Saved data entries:
########################################

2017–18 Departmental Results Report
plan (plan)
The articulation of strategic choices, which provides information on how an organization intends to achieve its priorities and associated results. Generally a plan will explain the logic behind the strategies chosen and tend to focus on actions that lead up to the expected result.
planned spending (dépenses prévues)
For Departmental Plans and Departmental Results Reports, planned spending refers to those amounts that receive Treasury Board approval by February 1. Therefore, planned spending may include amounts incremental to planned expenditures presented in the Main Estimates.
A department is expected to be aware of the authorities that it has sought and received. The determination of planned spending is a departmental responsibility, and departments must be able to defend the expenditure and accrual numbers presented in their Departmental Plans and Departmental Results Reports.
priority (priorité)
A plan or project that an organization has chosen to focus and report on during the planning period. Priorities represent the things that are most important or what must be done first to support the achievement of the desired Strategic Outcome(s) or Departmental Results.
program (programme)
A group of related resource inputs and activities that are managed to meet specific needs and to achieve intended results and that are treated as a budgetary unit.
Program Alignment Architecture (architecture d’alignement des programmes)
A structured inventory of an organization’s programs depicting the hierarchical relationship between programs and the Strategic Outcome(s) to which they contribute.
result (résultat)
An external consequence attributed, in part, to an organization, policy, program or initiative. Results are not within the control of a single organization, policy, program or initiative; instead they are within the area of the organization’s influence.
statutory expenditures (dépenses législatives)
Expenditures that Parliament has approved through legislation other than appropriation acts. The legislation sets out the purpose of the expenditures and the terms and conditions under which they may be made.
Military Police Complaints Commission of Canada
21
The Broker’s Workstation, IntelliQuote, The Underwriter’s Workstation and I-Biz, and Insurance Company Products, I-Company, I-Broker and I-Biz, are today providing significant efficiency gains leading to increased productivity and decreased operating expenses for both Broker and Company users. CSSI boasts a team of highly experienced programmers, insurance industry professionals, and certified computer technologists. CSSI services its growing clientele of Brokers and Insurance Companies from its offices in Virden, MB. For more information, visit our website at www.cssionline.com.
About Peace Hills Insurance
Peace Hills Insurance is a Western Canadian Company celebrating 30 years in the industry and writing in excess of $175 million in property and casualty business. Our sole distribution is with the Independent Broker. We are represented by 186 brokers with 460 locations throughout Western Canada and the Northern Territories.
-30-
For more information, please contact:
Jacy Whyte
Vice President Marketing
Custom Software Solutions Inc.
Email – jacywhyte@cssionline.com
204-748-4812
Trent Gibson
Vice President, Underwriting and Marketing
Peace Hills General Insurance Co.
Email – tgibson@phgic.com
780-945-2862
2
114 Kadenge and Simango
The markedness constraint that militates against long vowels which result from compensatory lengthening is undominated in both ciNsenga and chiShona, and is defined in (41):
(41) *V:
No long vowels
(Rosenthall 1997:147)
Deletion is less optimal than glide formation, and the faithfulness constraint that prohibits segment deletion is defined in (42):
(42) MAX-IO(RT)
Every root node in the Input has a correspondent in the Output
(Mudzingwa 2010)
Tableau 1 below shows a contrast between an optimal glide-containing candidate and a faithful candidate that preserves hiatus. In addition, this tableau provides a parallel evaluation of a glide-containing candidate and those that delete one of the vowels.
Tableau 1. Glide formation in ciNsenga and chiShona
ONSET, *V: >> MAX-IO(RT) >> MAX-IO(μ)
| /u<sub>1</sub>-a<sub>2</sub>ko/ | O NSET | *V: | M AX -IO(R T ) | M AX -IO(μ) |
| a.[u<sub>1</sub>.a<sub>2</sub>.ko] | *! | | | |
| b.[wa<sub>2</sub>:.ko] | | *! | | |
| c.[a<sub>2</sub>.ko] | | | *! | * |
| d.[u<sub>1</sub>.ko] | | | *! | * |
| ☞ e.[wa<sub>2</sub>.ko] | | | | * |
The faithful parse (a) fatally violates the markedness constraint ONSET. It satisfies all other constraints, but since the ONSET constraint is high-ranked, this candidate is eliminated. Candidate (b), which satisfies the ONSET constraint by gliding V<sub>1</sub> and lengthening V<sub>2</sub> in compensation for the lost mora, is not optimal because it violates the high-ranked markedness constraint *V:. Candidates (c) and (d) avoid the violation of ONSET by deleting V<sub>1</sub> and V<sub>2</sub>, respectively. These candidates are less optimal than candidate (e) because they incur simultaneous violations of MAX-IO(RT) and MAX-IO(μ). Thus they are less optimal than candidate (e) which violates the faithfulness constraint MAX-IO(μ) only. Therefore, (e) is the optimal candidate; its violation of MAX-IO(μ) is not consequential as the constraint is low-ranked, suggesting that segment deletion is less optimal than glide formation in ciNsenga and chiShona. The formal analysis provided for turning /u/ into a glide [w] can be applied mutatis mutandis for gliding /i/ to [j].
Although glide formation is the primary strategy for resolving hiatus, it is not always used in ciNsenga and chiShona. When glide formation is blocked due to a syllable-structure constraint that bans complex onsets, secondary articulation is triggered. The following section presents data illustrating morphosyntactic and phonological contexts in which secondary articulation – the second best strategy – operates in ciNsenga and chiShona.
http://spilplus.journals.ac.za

########################################

Goal of the exercise: Print the records above exactly. Omit nothing.

Solution to this exercise:
2017–18 Departmental Results Report
plan (plan)
The articulation of strategic choices, which provides information on how an organization intends to achieve its priorities and associated results. Generally a plan will explain the logic behind the strategies chosen and tend to focus on actions that lead up to the expected result.
planned spending (dépenses prévues)
For Departmental Plans and Departmental Results Reports, planned spending refers to those amounts that receive Treasury Board approval by February 1. Therefore, planned spending may include amounts incremental to planned expenditures presented in the Main Estimates.
A department is expected to be aware of the authorities that it has sought and received. The determination of planned spending is a departmental responsibility, and departments must be able to defend the expenditure and accrual numbers presented in their Departmental Plans and Departmental Results Reports.
priority (priorité)
A plan or project that an organization has chosen to focus and report on during the planning period. Priorities represent the things that are most important or what must be done first to support the achievement of the desired Strategic Outcome(s) or Departmental Results.
program (programme)
A group of related resource inputs and activities that are managed to meet specific needs and to achieve intended results and that are treated as a budgetary unit.
Program Alignment Architecture (architecture d’alignement des programmes)
A structured inventory of an organization’s programs depicting the hierarchical relationship between programs and the Strategic Outcome(s) to which they contribute.
result (résultat)
An external consequence attributed, in part, to an organization, policy, program or initiative. Results are not within the control of a single organization, policy, program or initiative; instead they are within the area of the organization’s influence.
statutory expenditures (dépenses législatives)
Expenditures that Parliament has approved through legislation other than appropriation acts. The legislation sets out the purpose of the expenditures and the terms and conditions under which they may be made.
Military Police Complaints Commission of Canada
21
The Broker’s Workstation, IntelliQuote, The Underwriter’s Workstation and I-Biz, and Insurance Company Products, I-Company, I-Broker and I-Biz, are today providing significant efficiency gains leading to increased productivity and decreased operating expenses for both Broker and Company users. CSSI boasts a team of highly experienced programmers, insurance industry professionals, and certified computer technologists. CSSI services its growing clientele of Brokers and Insurance Companies from its offices in Virden, MB. For more information, visit our website at www.cssionline.com.
About Peace Hills Insurance
Peace Hills Insurance is a Western Canadian Company celebrating 30 years in the industry and writing in excess of $175 million in property and casualty business. Our sole distribution is with the Independent Broker. We are represented by 186 brokers with 460 locations throughout Western Canada and the Northern Territories.
-30-
For more information, please contact:
Jacy Whyte
Vice President Marketing
Custom Software Solutions Inc.
Email – jacywhyte@cssionline.com
204-748-4812
Trent Gibson
Vice President, Underwriting and Marketing
Peace Hills General Insurance Co.
Email – tgibson@phgic.com
780-945-2862
2
114 Kadenge and Simango
The markedness constraint that militates against long vowels which result from compensatory lengthening is undominated in both ciNsenga and chiShona, and is defined in (41):
(41) *V:
No long vowels
(Rosenthall 1997:147)
Deletion is less optimal than glide formation, and the faithfulness constraint that prohibits segment deletion is defined in (42):
(42) MAX-IO(RT)
Every root node in the Input has a correspondent in the Output
(Mudzingwa 2010)
Tableau 1 below shows a contrast between an optimal glide-containing candidate and a faithful candidate that preserves hiatus. In addition, this tableau provides a parallel evaluation of a glide-containing candidate and those that delete one of the vowels.
Tableau 1. Glide formation in ciNsenga and chiShona
ONSET, *V: >> MAX-IO(RT) >> MAX-IO(μ)
| /u<sub>1</sub>-a<sub>2</sub>ko/ | O NSET | *V: | M AX -IO(R T ) | M AX -IO(μ) |
| a.[u<sub>1</sub>.a<sub>2</sub>.ko] | *! | | | |
| b.[wa<sub>2</sub>:.ko] | | *! | | |
| c.[a<sub>2</sub>.ko] | | | *! | * |
| d.[u<sub>1</sub>.ko] | | | *! | * |
| ☞ e.[wa<sub>2</sub>.ko] | | | | * |
The faithful parse (a) fatally violates the markedness constraint ONSET. It satisfies all other constraints, but since the ONSET constraint is high-ranked, this candidate is eliminated. Candidate (b), which satisfies the ONSET constraint by gliding V<sub>1</sub> and lengthening V<sub>2</sub> in compensation for the lost mora, is not optimal because it violates the high-ranked markedness constraint *V:. Candidates (c) and (d) avoid the violation of ONSET by deleting V<sub>1</sub> and V<sub>2</sub>, respectively. These candidates are less optimal than candidate (e) because they incur simultaneous violations of MAX-IO(RT) and MAX-IO(μ). Thus they are less optimal than candidate (e) which violates the faithfulness constraint MAX-IO(μ) only. Therefore, (e) is the optimal candidate; its violation of MAX-IO(μ) is not consequential as the constraint is low-ranked, suggesting that segment deletion is less optimal than glide formation in ciNsenga and chiShona. The formal analysis provided for turning /u/ into a glide [w] can be applied mutatis mutandis for gliding /i/ to [j].
Although glide formation is the primary strategy for resolving hiatus, it is not always used in ciNsenga and chiShona. When glide formation is blocked due to a syllable-structure constraint that bans complex onsets, secondary articulation is triggered. The following section presents data illustrating morphosyntactic and phonological contexts in which secondary articulation – the second best strategy – operates in ciNsenga and chiShona.
http://spilplus.journals.ac.za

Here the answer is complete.